Sur les motivations de l’avocate, il faudrait se contenter d’hypothèses. Imaginer l’existence torturée de cette femme qui s’était toujours sentie illégitime. Le fruit d’un crime, un caillot de cellules né d’une pulsion malade. Claudia n’avait jamais été heureuse ni équilibrée. En lui révélant la vérité, sa mère lui avait offert enfin une cohérence, mais à rebours, quelque chose qui trouverait sa résolution dans la destruction et la mort.

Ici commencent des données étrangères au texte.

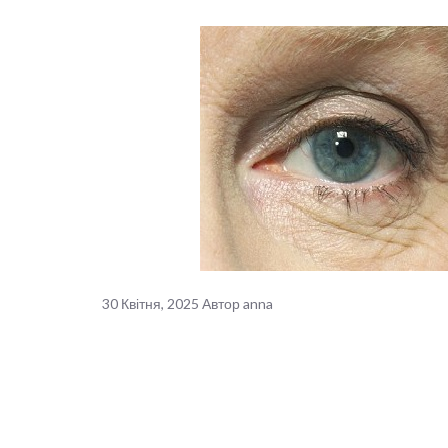
30 Квітня, 2025
Автор
anna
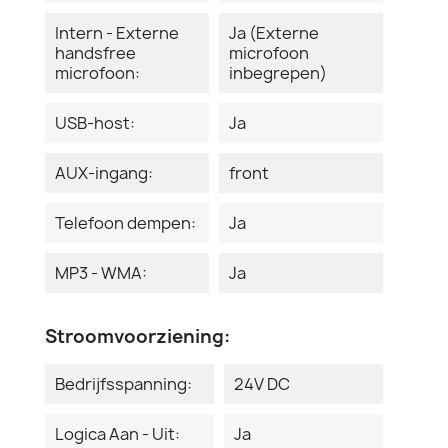
Intern - Externe
Ja (Externe
handsfree
microfoon
microfoon:
inbegrepen)
USB-host:
Ja
AUX-ingang:
front
Telefoon dempen:
Ja
MP3 - WMA:
Ja
Stroomvoorziening:
Bedrijfsspanning:
24V DC
Logica Aan - Uit:
Ja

Mains dans les poches, tête sous la neige, Corso se mit en quête d’un hôtel, petit, pas cher, invisible. Il s’enfouit dans une chambre comme un animal dans son terrier, puis il appela Philippe Marquet. Pas de réponse. Il lui laissa un message d’urgence et ouvrit son ordinateur. Il consacra une heure à tout écrire — ce qu’il avait compris, ce qu’il avait deviné, ce qu’il ressentait à l’intérieur de sa chair.

Claudia était cinglée mais pas si étrangère à lui-même. Il connaissait la douleur de n’être pas bien né et de ne posséder, en guise d’origines, qu’un trou noir. Il avait choisi de mettre une dalle sur ce gouffre. Elle avait opté pour la démarche inverse : soulever la pierre et regarder le fond de l’abîme.